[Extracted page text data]
[Start of Attachment]

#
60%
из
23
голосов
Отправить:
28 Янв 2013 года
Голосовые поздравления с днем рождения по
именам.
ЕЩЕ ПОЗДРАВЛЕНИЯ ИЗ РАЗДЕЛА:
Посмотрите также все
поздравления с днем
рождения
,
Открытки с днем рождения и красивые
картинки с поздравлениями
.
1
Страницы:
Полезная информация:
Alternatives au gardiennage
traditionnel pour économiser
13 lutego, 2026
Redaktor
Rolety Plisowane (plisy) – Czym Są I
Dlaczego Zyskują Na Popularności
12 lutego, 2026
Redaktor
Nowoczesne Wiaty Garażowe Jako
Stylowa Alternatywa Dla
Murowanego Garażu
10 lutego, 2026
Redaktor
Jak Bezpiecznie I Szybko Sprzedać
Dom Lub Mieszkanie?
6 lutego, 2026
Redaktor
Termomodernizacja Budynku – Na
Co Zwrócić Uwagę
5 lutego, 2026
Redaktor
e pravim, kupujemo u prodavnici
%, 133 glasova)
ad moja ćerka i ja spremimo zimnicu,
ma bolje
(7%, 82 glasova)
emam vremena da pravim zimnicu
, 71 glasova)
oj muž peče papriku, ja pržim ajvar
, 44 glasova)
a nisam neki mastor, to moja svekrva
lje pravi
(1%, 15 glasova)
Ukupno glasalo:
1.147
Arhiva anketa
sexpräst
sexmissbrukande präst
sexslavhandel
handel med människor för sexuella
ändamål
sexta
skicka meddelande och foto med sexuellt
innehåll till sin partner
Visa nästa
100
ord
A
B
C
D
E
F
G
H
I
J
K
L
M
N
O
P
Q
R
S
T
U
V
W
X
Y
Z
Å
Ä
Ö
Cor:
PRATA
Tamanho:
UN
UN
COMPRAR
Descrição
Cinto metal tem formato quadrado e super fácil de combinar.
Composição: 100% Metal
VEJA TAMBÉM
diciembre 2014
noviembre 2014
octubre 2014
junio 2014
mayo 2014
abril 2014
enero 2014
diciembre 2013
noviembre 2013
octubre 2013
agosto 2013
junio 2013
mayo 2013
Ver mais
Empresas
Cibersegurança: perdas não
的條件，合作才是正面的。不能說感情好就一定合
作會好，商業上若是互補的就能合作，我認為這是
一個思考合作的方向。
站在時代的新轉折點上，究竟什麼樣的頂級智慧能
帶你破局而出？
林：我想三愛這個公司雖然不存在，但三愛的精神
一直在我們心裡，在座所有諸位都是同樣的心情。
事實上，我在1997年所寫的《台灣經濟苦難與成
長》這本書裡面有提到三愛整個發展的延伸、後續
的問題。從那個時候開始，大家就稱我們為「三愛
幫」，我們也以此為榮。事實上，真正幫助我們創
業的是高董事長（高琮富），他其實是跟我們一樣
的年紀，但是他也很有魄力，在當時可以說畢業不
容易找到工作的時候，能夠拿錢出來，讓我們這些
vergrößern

[End of Attachment]

*To-do item:*
Leaving nothing out, print each line above exactly.

*Answer for this exercise:*
#
60%
из
23
голосов
Отправить:
28 Янв 2013 года
Голосовые поздравления с днем рождения по
именам.
ЕЩЕ ПОЗДРАВЛЕНИЯ ИЗ РАЗДЕЛА:
Посмотрите также все
поздравления с днем
рождения
,
Открытки с днем рождения и красивые
картинки с поздравлениями
.
1
Страницы:
Полезная информация:
Alternatives au gardiennage
traditionnel pour économiser
13 lutego, 2026
Redaktor
Rolety Plisowane (plisy) – Czym Są I
Dlaczego Zyskują Na Popularności
12 lutego, 2026
Redaktor
Nowoczesne Wiaty Garażowe Jako
Stylowa Alternatywa Dla
Murowanego Garażu
10 lutego, 2026
Redaktor
Jak Bezpiecznie I Szybko Sprzedać
Dom Lub Mieszkanie?
6 lutego, 2026
Redaktor
Termomodernizacja Budynku – Na
Co Zwrócić Uwagę
5 lutego, 2026
Redaktor
e pravim, kupujemo u prodavnici
%, 133 glasova)
ad moja ćerka i ja spremimo zimnicu,
ma bolje
(7%, 82 glasova)
emam vremena da pravim zimnicu
, 71 glasova)
oj muž peče papriku, ja pržim ajvar
, 44 glasova)
a nisam neki mastor, to moja svekrva
lje pravi
(1%, 15 glasova)
Ukupno glasalo:
1.147
Arhiva anketa
sexpräst
sexmissbrukande präst
sexslavhandel
handel med människor för sexuella
ändamål
sexta
skicka meddelande och foto med sexuellt
innehåll till sin partner
Visa nästa
100
ord
A
B
C
D
E
F
G
H
I
J
K
L
M
N
O
P
Q
R
S
T
U
V
W
X
Y
Z
Å
Ä
Ö
Cor:
PRATA
Tamanho:
UN
UN
COMPRAR
Descrição
Cinto metal tem formato quadrado e super fácil de combinar.
Composição: 100% Metal
VEJA TAMBÉM
diciembre 2014
noviembre 2014
octubre 2014
junio 2014
mayo 2014
abril 2014
enero 2014
diciembre 2013
noviembre 2013
octubre 2013
agosto 2013
junio 2013
mayo 2013
Ver mais
Empresas
Cibersegurança: perdas não
的條件，合作才是正面的。不能說感情好就一定合
作會好，商業上若是互補的就能合作，我認為這是
一個思考合作的方向。
站在時代的新轉折點上，究竟什麼樣的頂級智慧能
帶你破局而出？
林：我想三愛這個公司雖然不存在，但三愛的精神
一直在我們心裡，在座所有諸位都是同樣的心情。
事實上，我在1997年所寫的《台灣經濟苦難與成
長》這本書裡面有提到三愛整個發展的延伸、後續
的問題。從那個時候開始，大家就稱我們為「三愛
幫」，我們也以此為榮。事實上，真正幫助我們創
業的是高董事長（高琮富），他其實是跟我們一樣
的年紀，但是他也很有魄力，在當時可以說畢業不
容易找到工作的時候，能夠拿錢出來，讓我們這些
vergrößern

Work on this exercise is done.